Copy the material word for word, starting at the line that contains "collector number: 1899" and continuing through the end of the material.
** start of Supplied material **
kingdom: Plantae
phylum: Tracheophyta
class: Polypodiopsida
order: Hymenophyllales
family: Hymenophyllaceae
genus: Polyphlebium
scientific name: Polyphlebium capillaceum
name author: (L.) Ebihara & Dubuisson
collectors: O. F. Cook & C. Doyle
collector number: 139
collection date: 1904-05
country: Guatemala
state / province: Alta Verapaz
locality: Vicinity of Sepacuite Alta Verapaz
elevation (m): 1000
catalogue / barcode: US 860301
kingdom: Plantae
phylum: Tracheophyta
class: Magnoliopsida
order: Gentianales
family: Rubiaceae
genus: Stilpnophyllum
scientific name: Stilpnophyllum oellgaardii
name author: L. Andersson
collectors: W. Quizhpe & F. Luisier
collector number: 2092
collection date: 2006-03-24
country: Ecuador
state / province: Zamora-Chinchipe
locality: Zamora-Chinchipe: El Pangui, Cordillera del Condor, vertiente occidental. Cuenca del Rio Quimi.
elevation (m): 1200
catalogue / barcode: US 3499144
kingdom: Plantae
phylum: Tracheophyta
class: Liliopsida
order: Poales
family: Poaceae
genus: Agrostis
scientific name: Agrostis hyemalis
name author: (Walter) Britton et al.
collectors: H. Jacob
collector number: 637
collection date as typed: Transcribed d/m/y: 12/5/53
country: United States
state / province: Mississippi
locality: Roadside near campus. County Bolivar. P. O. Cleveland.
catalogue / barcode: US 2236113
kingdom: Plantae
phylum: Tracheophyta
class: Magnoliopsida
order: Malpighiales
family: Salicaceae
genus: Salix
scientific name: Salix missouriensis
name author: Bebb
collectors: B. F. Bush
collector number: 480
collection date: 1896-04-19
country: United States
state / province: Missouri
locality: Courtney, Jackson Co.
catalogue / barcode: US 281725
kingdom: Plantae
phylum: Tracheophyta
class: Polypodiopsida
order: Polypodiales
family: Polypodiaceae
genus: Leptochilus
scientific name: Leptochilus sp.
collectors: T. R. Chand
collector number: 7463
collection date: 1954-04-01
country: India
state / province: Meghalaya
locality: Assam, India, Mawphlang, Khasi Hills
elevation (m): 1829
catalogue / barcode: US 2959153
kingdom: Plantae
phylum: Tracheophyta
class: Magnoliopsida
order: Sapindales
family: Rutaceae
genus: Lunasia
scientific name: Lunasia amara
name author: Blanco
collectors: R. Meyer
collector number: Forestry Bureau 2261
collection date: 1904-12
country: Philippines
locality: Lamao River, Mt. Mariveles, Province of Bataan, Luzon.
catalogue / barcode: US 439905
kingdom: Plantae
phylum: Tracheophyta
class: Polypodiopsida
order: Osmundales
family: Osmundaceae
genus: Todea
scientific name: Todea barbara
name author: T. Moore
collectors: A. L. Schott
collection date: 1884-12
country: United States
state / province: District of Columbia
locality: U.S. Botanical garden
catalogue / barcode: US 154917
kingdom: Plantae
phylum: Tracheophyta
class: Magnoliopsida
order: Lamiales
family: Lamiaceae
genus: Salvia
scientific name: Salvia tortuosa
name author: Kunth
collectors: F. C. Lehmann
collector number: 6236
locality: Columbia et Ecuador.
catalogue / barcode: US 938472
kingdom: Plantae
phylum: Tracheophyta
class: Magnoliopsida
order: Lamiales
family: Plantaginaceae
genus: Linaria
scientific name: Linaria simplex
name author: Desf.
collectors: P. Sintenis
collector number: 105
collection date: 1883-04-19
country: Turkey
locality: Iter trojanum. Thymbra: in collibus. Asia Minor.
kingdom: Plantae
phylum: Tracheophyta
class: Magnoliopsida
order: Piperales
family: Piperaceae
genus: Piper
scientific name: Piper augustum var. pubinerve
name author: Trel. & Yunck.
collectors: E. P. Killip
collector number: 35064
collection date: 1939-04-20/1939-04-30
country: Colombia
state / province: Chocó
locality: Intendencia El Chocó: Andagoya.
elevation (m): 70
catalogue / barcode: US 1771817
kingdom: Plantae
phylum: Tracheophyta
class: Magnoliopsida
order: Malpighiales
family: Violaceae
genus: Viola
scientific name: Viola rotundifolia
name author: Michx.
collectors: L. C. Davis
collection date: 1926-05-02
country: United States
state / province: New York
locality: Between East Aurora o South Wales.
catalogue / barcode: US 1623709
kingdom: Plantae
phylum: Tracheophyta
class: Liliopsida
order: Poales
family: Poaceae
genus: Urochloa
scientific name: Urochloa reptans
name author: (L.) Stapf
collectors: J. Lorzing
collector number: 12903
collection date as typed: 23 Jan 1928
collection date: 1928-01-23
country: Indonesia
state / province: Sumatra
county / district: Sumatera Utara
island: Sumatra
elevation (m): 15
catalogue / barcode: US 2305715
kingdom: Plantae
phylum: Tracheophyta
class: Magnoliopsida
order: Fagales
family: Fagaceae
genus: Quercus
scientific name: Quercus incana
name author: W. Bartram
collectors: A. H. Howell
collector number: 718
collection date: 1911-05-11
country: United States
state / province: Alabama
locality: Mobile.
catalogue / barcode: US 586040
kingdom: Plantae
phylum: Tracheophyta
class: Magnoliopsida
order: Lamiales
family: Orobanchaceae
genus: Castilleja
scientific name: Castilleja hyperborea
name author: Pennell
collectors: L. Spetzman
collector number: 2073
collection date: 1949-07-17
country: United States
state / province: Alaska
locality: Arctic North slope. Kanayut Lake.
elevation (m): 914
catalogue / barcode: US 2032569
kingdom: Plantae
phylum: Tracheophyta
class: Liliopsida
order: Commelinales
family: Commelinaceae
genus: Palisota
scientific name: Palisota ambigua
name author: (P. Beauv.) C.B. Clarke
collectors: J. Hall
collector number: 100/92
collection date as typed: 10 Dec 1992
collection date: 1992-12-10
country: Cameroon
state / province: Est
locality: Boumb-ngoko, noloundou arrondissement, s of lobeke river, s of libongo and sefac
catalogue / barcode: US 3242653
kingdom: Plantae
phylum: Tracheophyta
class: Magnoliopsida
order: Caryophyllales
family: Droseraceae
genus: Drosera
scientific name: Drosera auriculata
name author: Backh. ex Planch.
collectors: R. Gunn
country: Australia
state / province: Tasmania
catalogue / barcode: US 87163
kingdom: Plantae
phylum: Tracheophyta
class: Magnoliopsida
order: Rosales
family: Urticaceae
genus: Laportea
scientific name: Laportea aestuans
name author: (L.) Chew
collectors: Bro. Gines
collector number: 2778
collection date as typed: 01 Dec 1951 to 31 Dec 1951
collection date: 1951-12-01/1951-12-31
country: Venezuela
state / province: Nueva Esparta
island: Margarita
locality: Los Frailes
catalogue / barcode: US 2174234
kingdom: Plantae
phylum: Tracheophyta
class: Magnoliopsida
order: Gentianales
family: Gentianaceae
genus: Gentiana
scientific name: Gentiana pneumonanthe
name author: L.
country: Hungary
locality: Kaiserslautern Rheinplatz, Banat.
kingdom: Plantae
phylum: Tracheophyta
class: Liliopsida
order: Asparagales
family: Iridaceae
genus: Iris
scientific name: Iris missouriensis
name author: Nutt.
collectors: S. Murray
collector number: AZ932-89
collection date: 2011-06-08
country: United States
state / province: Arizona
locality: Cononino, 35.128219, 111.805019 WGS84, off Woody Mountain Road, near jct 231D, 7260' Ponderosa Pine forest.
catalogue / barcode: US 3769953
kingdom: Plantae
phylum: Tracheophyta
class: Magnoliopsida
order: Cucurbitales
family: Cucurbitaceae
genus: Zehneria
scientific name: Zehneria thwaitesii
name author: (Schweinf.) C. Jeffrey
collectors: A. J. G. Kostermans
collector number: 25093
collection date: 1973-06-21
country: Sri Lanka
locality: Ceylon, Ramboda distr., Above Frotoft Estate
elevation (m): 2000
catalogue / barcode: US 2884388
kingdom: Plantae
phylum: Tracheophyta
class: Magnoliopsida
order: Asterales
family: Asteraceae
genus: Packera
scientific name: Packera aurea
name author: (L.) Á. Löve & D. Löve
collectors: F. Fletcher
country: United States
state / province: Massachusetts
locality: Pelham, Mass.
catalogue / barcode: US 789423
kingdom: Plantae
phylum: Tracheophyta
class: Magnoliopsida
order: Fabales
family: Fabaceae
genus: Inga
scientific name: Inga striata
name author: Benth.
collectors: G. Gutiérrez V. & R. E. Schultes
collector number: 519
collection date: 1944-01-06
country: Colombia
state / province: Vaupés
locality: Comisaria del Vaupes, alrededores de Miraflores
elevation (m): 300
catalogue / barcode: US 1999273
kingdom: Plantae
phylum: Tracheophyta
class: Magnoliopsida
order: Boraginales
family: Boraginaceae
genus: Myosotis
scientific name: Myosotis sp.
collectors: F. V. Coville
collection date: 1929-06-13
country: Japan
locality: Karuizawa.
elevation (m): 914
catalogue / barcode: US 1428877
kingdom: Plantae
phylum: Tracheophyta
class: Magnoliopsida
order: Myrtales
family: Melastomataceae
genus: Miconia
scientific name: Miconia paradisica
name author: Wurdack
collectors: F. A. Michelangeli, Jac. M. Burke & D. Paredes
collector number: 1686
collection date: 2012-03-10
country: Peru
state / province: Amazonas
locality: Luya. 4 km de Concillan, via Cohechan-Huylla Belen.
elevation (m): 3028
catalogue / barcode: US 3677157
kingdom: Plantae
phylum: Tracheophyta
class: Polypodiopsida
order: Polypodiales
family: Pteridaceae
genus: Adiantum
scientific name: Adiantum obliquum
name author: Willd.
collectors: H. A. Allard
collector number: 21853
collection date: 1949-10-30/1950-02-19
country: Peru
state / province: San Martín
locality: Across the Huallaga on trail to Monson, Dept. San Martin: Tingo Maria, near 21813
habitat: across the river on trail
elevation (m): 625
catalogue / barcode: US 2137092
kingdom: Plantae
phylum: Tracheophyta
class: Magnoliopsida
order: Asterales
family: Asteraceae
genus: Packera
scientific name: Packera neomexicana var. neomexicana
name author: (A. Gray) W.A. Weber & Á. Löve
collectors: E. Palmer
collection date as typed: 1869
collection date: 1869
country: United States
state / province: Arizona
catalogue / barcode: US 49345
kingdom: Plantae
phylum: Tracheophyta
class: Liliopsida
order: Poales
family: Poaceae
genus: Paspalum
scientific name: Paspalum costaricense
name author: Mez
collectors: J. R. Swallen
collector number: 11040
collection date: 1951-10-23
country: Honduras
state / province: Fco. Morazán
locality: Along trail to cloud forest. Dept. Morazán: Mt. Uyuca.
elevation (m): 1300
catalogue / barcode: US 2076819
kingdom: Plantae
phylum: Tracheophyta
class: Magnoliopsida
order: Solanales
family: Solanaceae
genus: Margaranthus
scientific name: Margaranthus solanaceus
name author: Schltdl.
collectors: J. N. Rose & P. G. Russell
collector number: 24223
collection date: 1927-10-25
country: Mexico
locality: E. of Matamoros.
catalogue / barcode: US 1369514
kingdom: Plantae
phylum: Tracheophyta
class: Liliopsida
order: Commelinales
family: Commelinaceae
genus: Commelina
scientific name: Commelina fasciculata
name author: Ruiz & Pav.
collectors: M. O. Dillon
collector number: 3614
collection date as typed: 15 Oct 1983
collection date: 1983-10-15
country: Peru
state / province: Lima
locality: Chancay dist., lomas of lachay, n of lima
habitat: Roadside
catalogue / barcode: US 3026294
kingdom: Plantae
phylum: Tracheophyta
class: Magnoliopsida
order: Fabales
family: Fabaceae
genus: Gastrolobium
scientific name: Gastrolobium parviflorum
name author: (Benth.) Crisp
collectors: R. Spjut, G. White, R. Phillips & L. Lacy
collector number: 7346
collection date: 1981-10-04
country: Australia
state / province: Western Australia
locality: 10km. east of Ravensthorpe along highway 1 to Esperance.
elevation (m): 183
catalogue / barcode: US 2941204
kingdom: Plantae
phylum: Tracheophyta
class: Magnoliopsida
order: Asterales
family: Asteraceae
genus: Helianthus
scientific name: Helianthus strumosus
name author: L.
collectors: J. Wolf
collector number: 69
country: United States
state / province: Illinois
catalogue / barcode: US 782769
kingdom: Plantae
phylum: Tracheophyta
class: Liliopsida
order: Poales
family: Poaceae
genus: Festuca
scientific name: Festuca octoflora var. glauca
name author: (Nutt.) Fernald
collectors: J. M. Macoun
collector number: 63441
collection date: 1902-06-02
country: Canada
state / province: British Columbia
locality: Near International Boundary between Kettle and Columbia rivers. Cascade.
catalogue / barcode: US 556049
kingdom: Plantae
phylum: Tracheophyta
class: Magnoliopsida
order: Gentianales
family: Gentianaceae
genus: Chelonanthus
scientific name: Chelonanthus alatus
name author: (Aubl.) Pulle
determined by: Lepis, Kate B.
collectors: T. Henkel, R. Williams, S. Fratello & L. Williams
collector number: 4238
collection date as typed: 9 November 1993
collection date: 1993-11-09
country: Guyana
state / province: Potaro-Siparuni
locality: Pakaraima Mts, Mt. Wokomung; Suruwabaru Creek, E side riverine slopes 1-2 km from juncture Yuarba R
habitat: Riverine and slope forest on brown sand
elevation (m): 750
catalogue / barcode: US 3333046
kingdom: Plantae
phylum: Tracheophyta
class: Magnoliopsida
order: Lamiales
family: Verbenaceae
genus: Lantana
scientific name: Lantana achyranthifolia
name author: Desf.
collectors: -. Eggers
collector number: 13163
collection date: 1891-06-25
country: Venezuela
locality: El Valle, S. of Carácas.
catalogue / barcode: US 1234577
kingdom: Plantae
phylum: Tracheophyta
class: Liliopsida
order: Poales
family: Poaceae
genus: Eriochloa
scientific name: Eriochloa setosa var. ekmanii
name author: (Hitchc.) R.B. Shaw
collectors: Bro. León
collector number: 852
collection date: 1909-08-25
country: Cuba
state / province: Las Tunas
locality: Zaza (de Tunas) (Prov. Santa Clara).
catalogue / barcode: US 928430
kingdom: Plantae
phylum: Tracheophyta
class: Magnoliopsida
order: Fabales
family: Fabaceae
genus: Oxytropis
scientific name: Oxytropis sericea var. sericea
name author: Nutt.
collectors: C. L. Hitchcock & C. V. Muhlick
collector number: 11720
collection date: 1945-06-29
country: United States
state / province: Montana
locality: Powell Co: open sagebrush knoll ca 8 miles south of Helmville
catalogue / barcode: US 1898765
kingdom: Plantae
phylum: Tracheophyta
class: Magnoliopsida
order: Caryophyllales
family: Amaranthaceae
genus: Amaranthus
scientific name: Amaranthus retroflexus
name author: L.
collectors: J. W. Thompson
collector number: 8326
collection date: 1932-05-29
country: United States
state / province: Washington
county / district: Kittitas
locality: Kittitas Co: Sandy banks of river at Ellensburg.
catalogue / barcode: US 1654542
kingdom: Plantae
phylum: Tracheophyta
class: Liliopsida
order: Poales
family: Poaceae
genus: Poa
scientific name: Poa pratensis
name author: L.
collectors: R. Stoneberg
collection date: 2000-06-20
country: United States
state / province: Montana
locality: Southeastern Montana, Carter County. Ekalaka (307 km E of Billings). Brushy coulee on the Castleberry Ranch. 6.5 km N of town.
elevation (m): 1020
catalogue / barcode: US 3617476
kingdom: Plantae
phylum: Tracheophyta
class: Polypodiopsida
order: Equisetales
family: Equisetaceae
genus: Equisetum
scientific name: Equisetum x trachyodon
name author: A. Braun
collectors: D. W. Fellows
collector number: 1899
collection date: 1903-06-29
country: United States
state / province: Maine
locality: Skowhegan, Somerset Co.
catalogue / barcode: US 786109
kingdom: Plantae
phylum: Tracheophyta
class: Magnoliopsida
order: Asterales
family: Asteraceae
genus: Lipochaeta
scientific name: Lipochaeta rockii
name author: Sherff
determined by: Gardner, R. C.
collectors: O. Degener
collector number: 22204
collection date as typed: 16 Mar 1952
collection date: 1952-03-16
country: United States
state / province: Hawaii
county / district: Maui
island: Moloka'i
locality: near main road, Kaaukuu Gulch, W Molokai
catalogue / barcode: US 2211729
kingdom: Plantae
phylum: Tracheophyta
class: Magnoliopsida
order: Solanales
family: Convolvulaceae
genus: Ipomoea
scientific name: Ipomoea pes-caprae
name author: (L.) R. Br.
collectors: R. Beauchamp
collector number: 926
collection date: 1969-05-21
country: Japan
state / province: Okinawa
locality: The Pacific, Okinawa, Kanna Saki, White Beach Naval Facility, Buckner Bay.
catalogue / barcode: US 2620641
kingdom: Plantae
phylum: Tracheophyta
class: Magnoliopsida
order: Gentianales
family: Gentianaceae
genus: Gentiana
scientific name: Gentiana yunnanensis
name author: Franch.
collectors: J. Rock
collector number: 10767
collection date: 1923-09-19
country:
** end of Supplied material **
▶ **Result for this exercise**:
collector number: 1899
collection date: 1903-06-29
country: United States
state / province: Maine
locality: Skowhegan, Somerset Co.
catalogue / barcode: US 786109
kingdom: Plantae
phylum: Tracheophyta
class: Magnoliopsida
order: Asterales
family: Asteraceae
genus: Lipochaeta
scientific name: Lipochaeta rockii
name author: Sherff
determined by: Gardner, R. C.
collectors: O. Degener
collector number: 22204
collection date as typed: 16 Mar 1952
collection date: 1952-03-16
country: United States
state / province: Hawaii
county / district: Maui
island: Moloka'i
locality: near main road, Kaaukuu Gulch, W Molokai
catalogue / barcode: US 2211729
kingdom: Plantae
phylum: Tracheophyta
class: Magnoliopsida
order: Solanales
family: Convolvulaceae
genus: Ipomoea
scientific name: Ipomoea pes-caprae
name author: (L.) R. Br.
collectors: R. Beauchamp
collector number: 926
collection date: 1969-05-21
country: Japan
state / province: Okinawa
locality: The Pacific, Okinawa, Kanna Saki, White Beach Naval Facility, Buckner Bay.
catalogue / barcode: US 2620641
kingdom: Plantae
phylum: Tracheophyta
class: Magnoliopsida
order: Gentianales
family: Gentianaceae
genus: Gentiana
scientific name: Gentiana yunnanensis
name author: Franch.
collectors: J. Rock
collector number: 10767
collection date: 1923-09-19
country:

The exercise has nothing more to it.